De 70 ‘weken’ van Daniel 9
Daniel 9:24-27 Text van de “Nieuwe Vertaling” van het Nederlands Bijbel Genootschap. (NBG)
“Zeventig weken zijn bepaald over Uw volk en uw heilige stad, om de overtreding te voleindigen, de zonde af te sluiten, de ongerechtigheid te verzoenen, en om eeuwige gerechtigheid te brengen, gezicht en profeet te bezegelen, en iets allerheiligst te zalven. Weet dan en versta; vanaf het ogenblik dat het woord uitging om Jeruzalem te herbouwen tot op een gezalfde, een vorst, zijn zeven weken; en tweeenzestig weken lang zal het hersteld en herbouwd blijven, met plein en gracht, maar in de druk der tijden.
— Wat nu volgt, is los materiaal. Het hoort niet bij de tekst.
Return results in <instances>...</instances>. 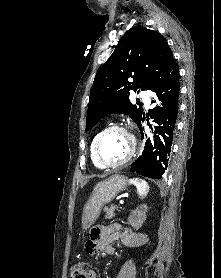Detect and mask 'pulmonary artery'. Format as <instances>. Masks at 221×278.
<instances>
[{
	"label": "pulmonary artery",
	"instance_id": "obj_1",
	"mask_svg": "<svg viewBox=\"0 0 221 278\" xmlns=\"http://www.w3.org/2000/svg\"><path fill=\"white\" fill-rule=\"evenodd\" d=\"M141 96L144 99L145 106L148 108L150 106V98L147 94V91H141Z\"/></svg>",
	"mask_w": 221,
	"mask_h": 278
}]
</instances>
En na de tweeenzestig weken zal een gezalfde worden uitgeroeid, terwijl er niets tegen hem is; en het volk van een vorst die komen zal, zal de stad en het heiligdom te gronde richten, maar zijn einde zal zijn in de overstroming; en tot het einde toe zal er strijd zijn; verwoestingen waartoe vast besloten is. En hij zal het verbond zwaar maken, een week lang, in de helft van de week zal hij het slachtoffer en spijsoffer doen ophouden; en op een vleugel van gruwelen zal een verwoester komen, en wel tot aan de voleinding toe, en waartoe vast besloten is, dat zal zich uitstorten over al dat woest is.“
De christelijke interpretatie van deze profetie:
Volgens het christendom gaat deze passage over Jezus. Maar ook dit is gebaseerd op foutive vertalingen en foutieve interpretaties. ‘Vanaf het ogenblik dat het woord uitging om Jeruzalem te herbouwen’ Dit gebeurde volgens het christendom in het 20e jaar van het koningschap van Artachsasta, en de claim is dat dit was in 445 BCE (before the common era). Hierbij worden opgeteld de zeven weken en de tweeenzestig weken, samen 69 weken. 69 weken dat zijn 483 dagen. Iedere profetische dag word geacht te staan voor een jaar, dus dan hebben de christenen het over 483 jaar. Maar niet zomaar jaren, maar jaren van 360 dagen ipv 365,25. Dus dan komen we op een totaal van 483 x 360 = 173880 dagen. Om dit weer om te rekenen naar zonnejaren moeten we het delen door 365,25, en dan krijgen we 476 jaar.
Bent u er nog?
Als we nu bij 445 B.C.E. 476 jaar optellen komen we op het jaar 31, het jaar van Jezus’ kruisiging.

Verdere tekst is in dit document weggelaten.